Once the patient became symptomatic and had T-wave inversion on ECG, he underwent a cardiac catheterization, which elucidated the myocardial bridging of his LAD and significant LVOT obstruction. This catheterization, along with a chest X-ray and an echocardiogram, provided the data for a multidisciplinary team discussion. Discussion topics included alerting the surgeon of the lead placement regarding the sternum and change in S-ICD vector fidelity due to conduction abnormalities following myectomy. Previous case reports in adult literature have shown that sternotomies could be accomplished without damaging the subcutaneous lead.7,8 Cui et al. demonstrated that, in the adult population with HCM undergoing a myectomy, LBBB developed in almost 39% of cases.18 A case report presented a pediatric patient with an S-ICD who developed LBBB intraoperatively after a myomectomy, and subsequently, the patient’s device was removed due to changes in the electrogram morphology.9 Our patient did not develop a significant surgical conduction abnormality, and his S-ICD showed adequate vectors prior to leaving the operating room and at 2 months of follow-up. Though his QRS had widened slightly from 118 to 128 ms at 2 months, it had no change in morphology, and prior ECGs showed widths of 122 and 124 ms, suggesting measurement variance. Nevertheless, LVOT myectomy remains a risk for surgical LBBB, which could complicate S-ICD sensing and must be considered in surgical planning.
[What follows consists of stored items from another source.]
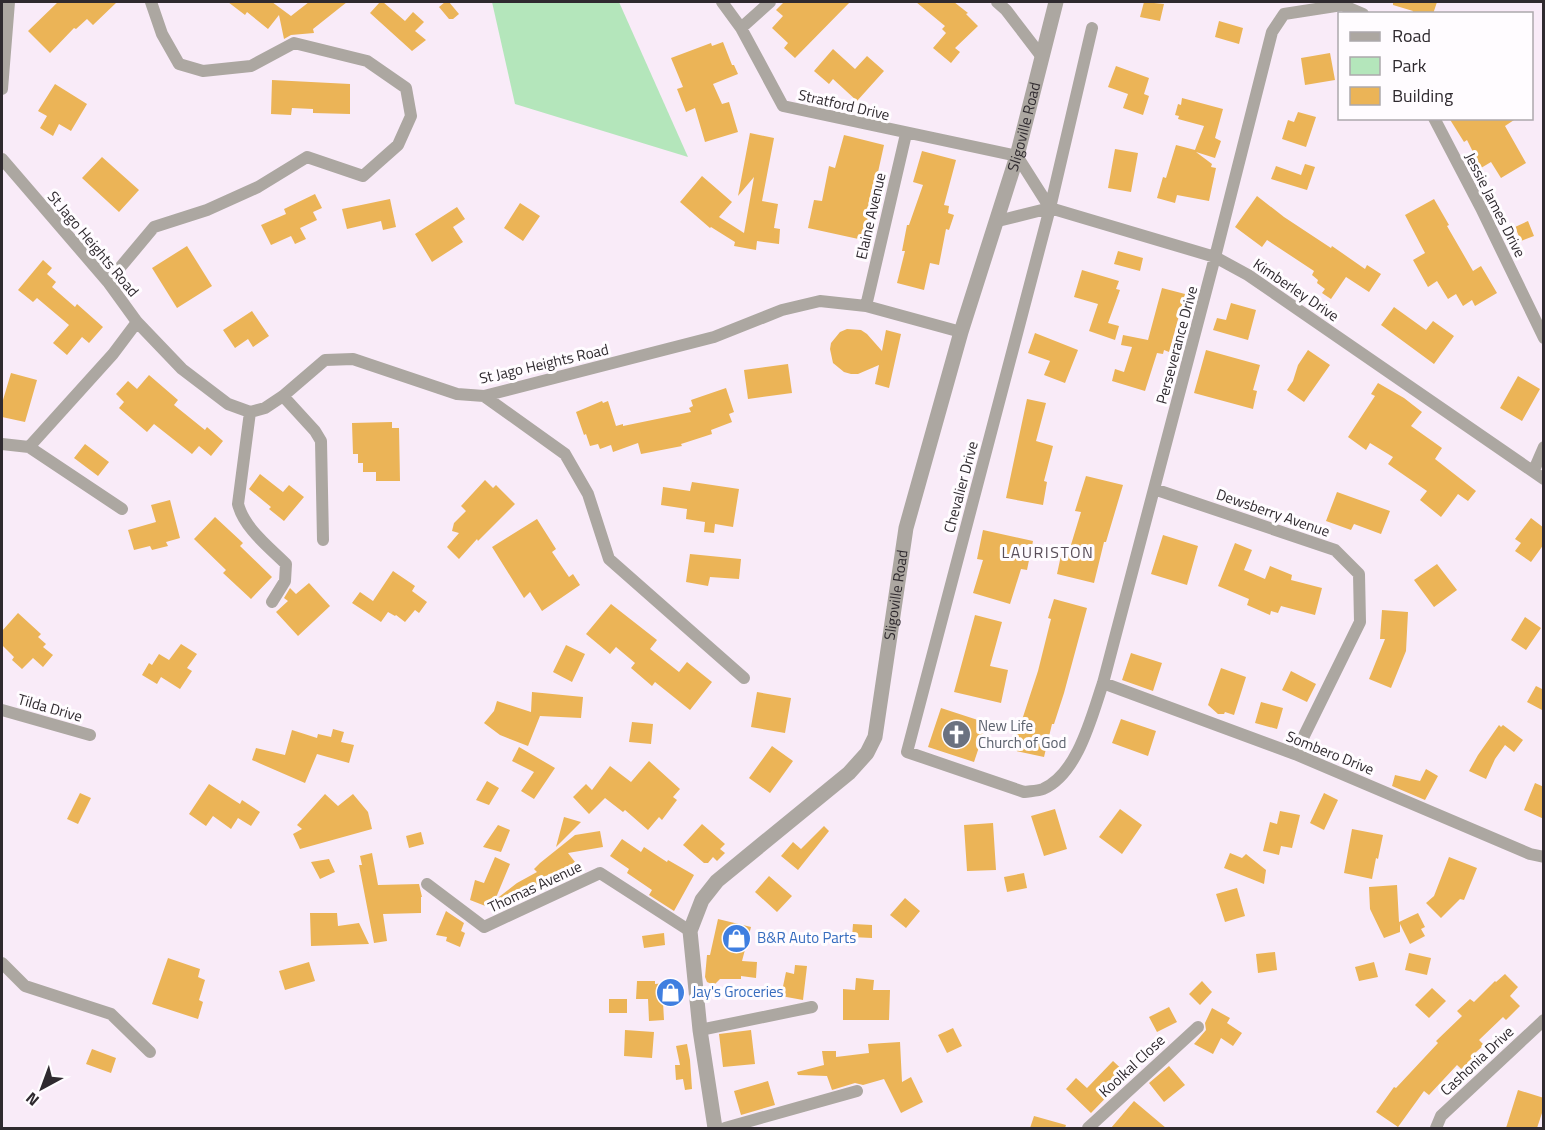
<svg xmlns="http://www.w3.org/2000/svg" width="1545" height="1130" viewBox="0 0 1545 1130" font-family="'Titillium Web',sans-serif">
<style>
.green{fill:#b4e6bb}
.building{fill:#ebb457}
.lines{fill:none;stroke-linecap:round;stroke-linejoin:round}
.minor{stroke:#aca7a1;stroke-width:12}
.tertiary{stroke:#aca7a1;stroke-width:15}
.labels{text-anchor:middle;stroke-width:6;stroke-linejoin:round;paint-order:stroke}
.street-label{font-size:15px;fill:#2f2a2f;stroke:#fffcff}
.worship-label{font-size:15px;fill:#5b616d;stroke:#fffcff;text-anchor:start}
.shop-label{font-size:15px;fill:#366cbe;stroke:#fffcff;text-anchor:start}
.neighbourhood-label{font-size:16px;letter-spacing:1.5px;fill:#5a4f5a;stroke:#fffcff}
</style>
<rect width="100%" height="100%" fill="#f9ebf8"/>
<path class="green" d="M492 2H619L688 157 515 104Z"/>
<path class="building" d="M58 2H117L93 25 87 19 76 29 74 28 50 53 28 31Z
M228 2H272L291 16 309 2H347L313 29 314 33 291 35 284 39 279 15 268 29 247 12 245 15Z
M380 2H383L405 21 413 12 424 22 415 31 426 40 412 51 370 13Z
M445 2H449L459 14 453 19H449L439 7Z
M784 2H850L795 58 784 48 788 43 772 28 783 16 776 10Z
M916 2H954L968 13 966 14 978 26 955 48 960 52 951 63 933 48 946 33 942 29 945 26Z
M1144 2 1164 4 1160 21 1140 17Z
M1393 2H1437L1433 14H1412L1413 11 1393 5Z
M1219 21 1243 28 1239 44 1215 37Z
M723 42 732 65H734L738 74 713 84 722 104 729 102 738 132 705 142 695 108 686 112 677 89 683 87 671 58 711 43 712 46Z
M833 49 855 69 867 56 884 71 857 101 833 79 829 84 814 71Z
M1330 53 1335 80 1305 85 1301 58Z
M1116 66 1149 78 1144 94 1149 96 1143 115 1123 108 1128 94 1108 87Z
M272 80 350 84V114L313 113V109L292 108 291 115 271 114Z
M55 84 87 104 71 131 59 124 53 136 40 128 47 116 38 111Z
M1182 98 1223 109 1215 138 1221 141 1215 158 1196 152 1212 164 1211 167 1216 168 1209 201 1177 195 1175 203 1157 198 1163 177 1166 178 1176 145 1195 150 1204 126 1178 119 1179 116 1175 115 1178 104 1181 105Z
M1298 112 1316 117 1306 147 1282 139 1288 120 1294 122Z
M1449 118H1517L1505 126 1526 163 1501 178 1491 162 1481 168 1467 140 1464 142Z
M750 133 774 138 762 201 778 204 774 228 780 229 779 244 757 241 756 250 734 246 735 242 711 227 710 228 680 202 702 176 732 202 719 217 744 233 754 177 738 196Z
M844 135 884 145 863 240 808 228 814 200 822 201 829 166 835 168Z
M1115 149 1138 153 1131 192 1108 188Z
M922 151 956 160 944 205 949 206 948 213 954 215 949 230 946 229 939 265 930 263 924 290 897 283 905 251H902L907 225H909L923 185 913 182Z
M102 157 139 190 119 212 82 178Z
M1305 164 1315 167 1307 190 1271 179 1276 166 1301 175Z
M315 194 322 208 313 212 317 220 300 228 306 239 295 244 291 236 271 245 261 225 286 214 284 209Z
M1257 196 1284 217 1331 248 1332 246 1365 269 1367 265 1381 274 1369 292 1346 277 1331 299 1322 293 1325 289 1317 283 1318 280 1312 275 1314 271 1267 240 1262 247 1235 227Z
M390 199 396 227 383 230 381 221 347 229 342 209Z
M1434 199 1449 225 1447 226 1473 271 1481 266 1497 293 1475 306 1472 300 1463 306 1456 294 1448 299 1437 281 1428 287 1413 260 1425 253 1405 215Z
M520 203 540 216 523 241 504 228Z
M457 207 465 219 453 227 463 242 432 262 415 234Z
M1528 221 1534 236 1521 241 1515 227Z
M187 246 212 286 177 308 152 268Z
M1118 251 1143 258 1140 271 1114 264Z
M43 260 52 268 47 274 56 282 52 287 75 307 77 304 103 327 89 343 82 337 67 355 53 343 69 325 37 298 33 302 18 290Z
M1082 270 1119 281 1116 289 1120 290 1108 323 1119 326 1115 340 1089 331 1098 304 1074 297Z
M1162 288 1185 294 1169 352 1164 350 1163 354 1157 353 1145 391 1112 381 1115 369 1124 372 1132 347 1121 345 1123 335 1148 340Z
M1231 303 1256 310 1248 340 1213 330 1217 318 1226 320Z
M1394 307 1426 330 1433 321 1454 336 1434 364 1381 325Z
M252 311 269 336 253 347 248 339 235 348 223 330Z
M847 329 861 330 867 334 882 351 886 330 901 334 889 388 875 384 879 365 858 374H851L844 372 833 363 830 349 831 343 840 332Z
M1035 333 1078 350 1065 383 1044 375 1050 361 1028 353Z
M1206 350 1260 365 1253 390 1257 391 1253 409 1194 393Z
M1308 350 1330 365 1304 402 1287 390 1293 381 1298 365Z
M788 364 792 393 748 399 744 370Z
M11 373 37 380 25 422 2 417 3 400Z
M149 375 178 400 174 405 205 430 207 427 223 441 211 456 199 446 192 454 154 424 147 432 119 408 124 402 116 394 128 381 137 389Z
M1518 376 1540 389 1522 421 1500 408Z
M1378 383 1404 398 1422 412 1411 426 1442 448 1435 459 1476 491 1468 501 1458 494 1441 517 1420 500 1427 491 1388 464 1393 457 1370 443 1366 450 1348 437 1375 396 1371 394Z
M726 388 734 412 729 414 732 422 711 430 712 434 681 444 682 446 641 454 638 443 613 452 611 445 600 449 598 444 590 446 586 434 584 435 576 412 602 401 603 403 608 401 616 426 623 424V426L691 412 689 408 693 406 691 400Z
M1027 399 1046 403 1036 441 1053 446 1044 481 1047 482 1043 505 1006 498Z
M392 422V428H399L400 481H376V472H363V463H358V454H353L352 423Z
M85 444 109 462 98 476 74 458Z
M260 474 283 492 289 485 304 497 284 521 269 509 271 507 249 489Z
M1086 476 1123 485 1106 542H1104L1094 583 1057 574 1063 546 1070 548 1081 512 1075 511Z
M485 480 493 488 496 485 515 504 478 541 477 539 459 559 447 547 459 533 452 531 454 523 466 511 461 506Z
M692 482 739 489 733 527 715 524 714 533 704 532 705 522 686 519 687 509 661 505 663 487 690 491Z
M1337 492 1390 511 1381 534 1354 524 1351 530 1326 521Z
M170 500 180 538 166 542 168 546 152 550 150 546 134 550 128 530 156 522 151 505Z
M215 517 243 543 240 546 272 577 251 599 223 573 226 570 194 539Z
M1531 518 1544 528V544L1531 562 1515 551 1521 543 1515 539Z
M537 519 556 549 552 552 569 577 573 574 580 585 542 611 530 592 524 598 492 547Z
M983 530 1033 541 1027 570 1021 569 1010 604 973 593 983 560 977 559Z
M1163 535 1198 546 1187 585 1151 574Z
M1235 543 1252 550 1244 570 1265 579 1270 566 1292 575 1291 580 1322 588 1315 615 1281 606 1278 613 1271 611 1270 615 1247 605 1249 599 1218 586Z
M690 554 741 559 739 579 710 577 708 586 686 582Z
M1437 564 1457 590 1434 607 1414 580Z
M393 571 415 586 412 591 427 602 419 613 415 610 405 622 396 615 395 616 388 612 381 622 352 603 360 592 373 601Z
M309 583 330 606 298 636 276 612 288 601 284 598 290 588 296 594Z
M1054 599 1087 608 1064 693 1054 724H1052L1044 757 1012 750 1018 722 1021 723 1038 671 1051 619 1048 618Z
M611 604 657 640 650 649 679 672 687 662 712 682 690 710 655 682 652 686 631 668 635 663 616 647 610 654 586 634Z
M1382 610 1408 612 1406 651 1391 688 1369 679 1385 639H1380Z
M18 613 41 634 38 637 46 644 43 647 53 655 43 667 33 658 22 669 12 660 14 657 2 645V631Z
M975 615 1002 622 990 666 1008 670 1001 703 954 692Z
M1525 617 1541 628 1526 650 1511 640Z
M181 644 197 654 187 668 192 671 180 689 161 677 157 684 142 675 149 663 152 665 159 654 169 660Z
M566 645 585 654 572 682 553 672Z
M1131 653 1162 663 1153 691 1122 680Z
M1221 668 1246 677 1234 715 1225 712 1224 714H1218L1208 705Z
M1291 671 1316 684 1307 702 1282 690Z
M1536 686 1544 690V711L1527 702Z
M532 692 583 697 581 718 540 716 528 746 500 735 484 723 494 711 497 701 531 712Z
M757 692 791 698 785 733 751 727Z
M1261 702 1283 708 1277 729 1255 723Z
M941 708 987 723 974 762 928 747Z
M1121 719 1156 731 1148 756 1112 743Z
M632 722 653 724 651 744 629 742Z
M1499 725 1501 727 1503 725 1523 740 1514 752 1505 745 1495 759 1486 779 1469 771 1478 755Z
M333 729 344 732 341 742 354 745 349 763 317 754 305 783 252 760 256 748 285 755 292 730 317 738 318 734 331 737Z
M772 746 793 761 770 793 749 778Z
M519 747 555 768 534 799 521 791 534 772 512 761Z
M649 761 680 789 673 797 677 800 662 820 659 817 648 830 625 810 623 812 605 798 589 814 573 797 586 784 592 790 610 766 631 782Z
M1426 769 1438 776 1425 800 1392 786 1395 775 1420 781Z
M487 781 499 788 489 805 476 800Z
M1535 783 1544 787V819L1524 810Z
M209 784 240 804 242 800 260 812 251 826 238 818 231 829 213 816 206 826 189 814Z
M80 793 91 798 78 824 67 819Z
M1324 793 1338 800 1324 830 1310 823Z
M325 794 338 806 353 794 368 812 372 829 300 849 293 834 302 829 297 825Z
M1055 809 1067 849 1044 856 1031 816Z
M1120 809 1142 825 1122 854 1099 837Z
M1280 811 1300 815 1292 848 1281 846 1279 855 1263 851 1270 822 1277 824Z
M564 817 581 822 556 847Z
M993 823 996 870 967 871 964 825Z
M702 824 725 844 720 849 725 853 717 861 713 857 708 863H704L683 845Z
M498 825 510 830 501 852 483 847Z
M824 826 829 831 798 870 781 856 793 842 801 849Z
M1352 829 1383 835 1378 859 1376 858 1372 879 1344 873Z
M600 831 603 847 568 853 575 862 553 879 549 874 534 887 536 890 506 906 493 901 494 900H490L488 907 470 900 475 880 484 883 495 857 510 864 495 900 517 883 537 872 534 869 540 863 575 835Z
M421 832 424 844 409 848 406 836Z
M622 839 641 852 644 847 667 862 668 860 694 875 674 911 649 895 652 890 627 873 629 869 610 856Z
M372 853 378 885 419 884 422 897H421V913L383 914 387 941 374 943 359 865H362L360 856Z
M1230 853 1242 858 1246 854 1266 870 1264 884 1224 868Z
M1449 857 1477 868 1464 900 1460 899 1441 918 1426 903 1434 896Z
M329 859 335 872 320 879 311 862Z
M1024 873 1027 888 1007 892 1004 877Z
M769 876 792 896 777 912 755 892Z
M1397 885 1399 922 1418 913 1425 927 1421 929 1425 936 1410 944 1400 924V932L1384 938 1370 909 1369 887Z
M1237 888 1245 916 1225 922 1216 894Z
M905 898 920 911 906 928 890 915Z
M446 911 464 923 461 931 465 933 460 947 446 941 447 937 436 935Z
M310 913H337L338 926 359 923 369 944 311 946Z
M718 919 751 927 742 961 757 962 756 978 741 976V979H720L714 985 707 982 705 977 707 955H710Z
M853 924 872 925V938L852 937Z
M664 933 665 945 644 948 642 936Z
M1275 952 1277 970 1258 973 1256 954Z
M1409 953 1431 958 1427 975 1405 970Z
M168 958 200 969 198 977 205 980 199 1000 203 1002 198 1019 152 1004Z
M309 962 315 981 285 990 279 971Z
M1374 962 1378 977 1359 981 1355 967Z
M795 965 807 966 803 1000 781 996 786 972 794 974Z
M1505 974 1518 987 1510 996 1520 1006 1506 1020 1503 1017 1479 1040 1484 1045 1475 1053 1486 1063 1470 1077 1457 1065 1429 1095 1424 1091 1398 1127 1376 1112 1394 1087 1396 1088 1438 1043 1436 1041 1462 1016 1457 1011 1470 999 1474 1002 1495 981 1496 982Z
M856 978 874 980 873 990H890L889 1020H843V989L855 990Z
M637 981H655V984L677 982 678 1001 663 1002 664 1020 649 1021 648 999H636Z
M1202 981 1212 992 1200 1005 1189 994Z
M1432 988 1446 1001 1429 1018 1415 1005Z
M609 999H627V1013H609Z
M1169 1007 1177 1022 1157 1032 1149 1017Z
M1212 1008 1230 1018 1227 1023 1242 1033 1233 1046 1221 1038 1213 1054 1194 1044 1206 1030 1205 1023Z
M953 1028 962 1046 947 1053 938 1035Z
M625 1030 654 1032 652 1058 624 1056Z
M751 1030 755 1064 723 1067 719 1034Z
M900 1042 902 1082 911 1077 923 1102 901 1113 884 1079 863 1085 855 1083 832 1090 827 1076 798 1075 797 1072 824 1065 822 1051H836V1057L869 1053 868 1044Z
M687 1044 690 1060 692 1089 685 1090 683 1079 676 1080 675 1065H680L676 1046Z
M92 1049 116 1058 111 1073 86 1064Z
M1113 1061 1128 1075 1091 1113 1066 1089 1076 1078 1087 1088Z
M1169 1066 1185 1085 1164 1102 1149 1083Z
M768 1081 775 1105 741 1115 734 1091Z
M1518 1090 1544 1098V1107L1537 1128H1506Z
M1134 1101 1166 1128H1111Z
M1034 1116 1066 1125 1065 1128H1030Z"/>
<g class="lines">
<path class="minor" d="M722 2 741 28 783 106 1017 156 1050 208
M997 2 1006 10 1042 57
M741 28 770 2
M1092 28 1050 208 907 752 1024 792C1030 791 1038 791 1043 789 1078 774 1092 715 1103 683L1215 257 1272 32 1284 14 1342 5 1363 14
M2 89 9 2
M1434 118 1481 208 1544 338
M2 159 108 282 137 322 182 369 228 404 250 412 265 408 283 396 325 360 353 359 457 394 484 396 714 337 782 310 820 301 866 306 961 332
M998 221 1050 208 1215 257 1248 275 1544 479
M108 282 154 227 207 210 258 187 307 157 363 176 398 145 411 116 406 88 367 61 294 43 251 66 203 71 179 64 162 34 151 2
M866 306 906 134
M283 396 315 431 321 441 323 540
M484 396 565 454 588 494 609 559 744 678
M250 412 238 504C244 528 269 547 286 564L285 581 272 602
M2 444 29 447 113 354 137 322
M29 447 122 509
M1534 470 1544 447
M1154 489 1335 550 1359 574 1360 622 1295 754
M1103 683 1295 754 1530 854 1544 857
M2 710 90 735
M427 884 484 927 600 873 690 931
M2 963 25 986 111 1014 150 1052
M700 1030 812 1007
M725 1128 857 1091
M1088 1128 1198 1027
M1436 1128 1441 1116 1544 1020"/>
<path class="tertiary" id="s1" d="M715 1128 700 1030 690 931 702 900 717 881 849 773 867 753 875 737 906 528 961 332 1017 156 1056 2"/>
</g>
<defs>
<symbol id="church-disc" viewBox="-11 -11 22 22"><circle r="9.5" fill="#6b7280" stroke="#fffcff"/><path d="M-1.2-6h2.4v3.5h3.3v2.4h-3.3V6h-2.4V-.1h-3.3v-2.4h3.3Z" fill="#fff"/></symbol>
<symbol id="shop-disc" viewBox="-11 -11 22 22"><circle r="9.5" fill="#3f7fe0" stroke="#fffcff"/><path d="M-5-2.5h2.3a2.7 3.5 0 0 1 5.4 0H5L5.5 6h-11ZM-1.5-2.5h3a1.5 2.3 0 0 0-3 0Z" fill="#fff"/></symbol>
</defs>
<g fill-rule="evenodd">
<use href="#church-disc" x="940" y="718" width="33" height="33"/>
<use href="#shop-disc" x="720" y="922" width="33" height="33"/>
<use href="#shop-disc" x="654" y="976" width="33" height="33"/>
</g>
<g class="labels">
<g class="street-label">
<text transform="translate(844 105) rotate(13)" y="5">Stratford Drive</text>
<text dy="5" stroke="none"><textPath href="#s1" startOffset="1101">Sligoville Road</textPath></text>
<text transform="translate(1495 205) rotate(63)" y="5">Jessie James Drive</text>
<text transform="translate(871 216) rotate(-77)" y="5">Elaine Avenue</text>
<text transform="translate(93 244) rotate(50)" y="5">St Jago Heights Road</text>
<text transform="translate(1296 290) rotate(34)" y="5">Kimberley Drive</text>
<text transform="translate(1177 345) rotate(-75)" y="5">Perseverance Drive</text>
<text transform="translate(544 364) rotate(-13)" y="5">St Jago Heights Road</text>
<text transform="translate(961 487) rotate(-75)" y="5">Chevalier Drive</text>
<text transform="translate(1273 513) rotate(19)" y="5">Dewsberry Avenue</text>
<text dy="5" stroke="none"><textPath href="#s1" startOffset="615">Sligoville Road</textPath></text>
<text transform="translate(50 708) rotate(16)" y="5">Tilda Drive</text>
<text transform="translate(1330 753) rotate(22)" y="5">Sombero Drive</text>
<text transform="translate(535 887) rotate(-25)" y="5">Thomas Avenue</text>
<text transform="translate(1477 1061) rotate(-43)" y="5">Cashonia Drive</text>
<text transform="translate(1132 1066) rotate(-43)" y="5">Koolkal Close</text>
</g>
<g class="worship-label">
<text x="978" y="731">New Life<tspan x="978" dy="17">Church of God</tspan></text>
</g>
<g class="shop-label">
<text x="757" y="943">B&amp;R Auto Parts</text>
<text x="692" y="997">Jay's Groceries</text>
</g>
<g class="neighbourhood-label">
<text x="1048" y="558">LAURISTON</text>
</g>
</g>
<rect width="1545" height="1130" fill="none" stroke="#2f2a2f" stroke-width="6"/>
<rect x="1338" y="12" width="195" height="108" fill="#fffcff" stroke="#aca8ac" stroke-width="1.5"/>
<rect x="1350" y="32" width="30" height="9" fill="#aca7a1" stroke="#aca8ac" stroke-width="1.5"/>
<text x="1392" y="42" font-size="18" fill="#2f2a2f">Road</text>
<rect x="1350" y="57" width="30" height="18" fill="#b4e6bb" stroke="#aca8ac" stroke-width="1.5"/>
<text x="1392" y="72" font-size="18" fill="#2f2a2f">Park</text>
<rect x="1350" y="87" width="30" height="18" fill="#ebb457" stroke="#aca8ac" stroke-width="1.5"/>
<text x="1392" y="102" font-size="18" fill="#2f2a2f">Building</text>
<g transform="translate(42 1088) rotate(221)" stroke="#fffcff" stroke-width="4.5" paint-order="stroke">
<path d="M0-4.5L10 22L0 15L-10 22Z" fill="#2f2a2f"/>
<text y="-9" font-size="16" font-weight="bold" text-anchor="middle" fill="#2f2a2f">N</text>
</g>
</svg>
At later follow-up, our patient experienced an inappropriate shock 8 months after myectomy due to T-wave oversensing during sinus tachycardia. One multicenter study of adult patients with HCM had 5 out of 88 patients receiving an inappropriate shock most often because of sinus tachycardia and/or T-wave oversensing.19 Studies in adult and pediatric patients with HCM found similar rates of inappropriate shocks between transvenous ICDs and S-ICDs.46,14 Furthermore, there are new algorithms in S-ICDs that have resulted in decreased inappropriate shocks.19 Oversensing and undersensing remain a concern in the pediatric population due to growth over time in addition to the important changes that occur following a myectomy surgery (Figure 3). Close follow-up with the family, primary care provider, and additional subspecialty providers in addition to improved methods for medication adherence must be emphasized. Despite mixed evidence for using an exercise stress test to monitor T-wave oversensing, this strategy may be used to improve device sensing.20 Importantly, we recognize that this single case report may not be generalizable across global centers, though we believe that insights to assist in a successful surgery are present. With the growing population of adolescent patients with HCM receiving S-ICD placement, additional study of this population regarding outcomes post-sternotomy is indicated.

CRM1671_Kean-f3.jpg

Figure 3: Subcutaneous implantable cardioverter-defibrillator sensing changes in pediatric hypertrophic cardiomyopathy following myectomy.

Conclusion

Surgical myectomy following primary prevention S-ICD placement in pediatric HCM patients can be performed with excellent hemodynamic outcomes and no significant effects on S-ICD performance in the absence of LBBB. Close follow-up is required to monitor for any ECG changes that may lead to inappropriate shocks.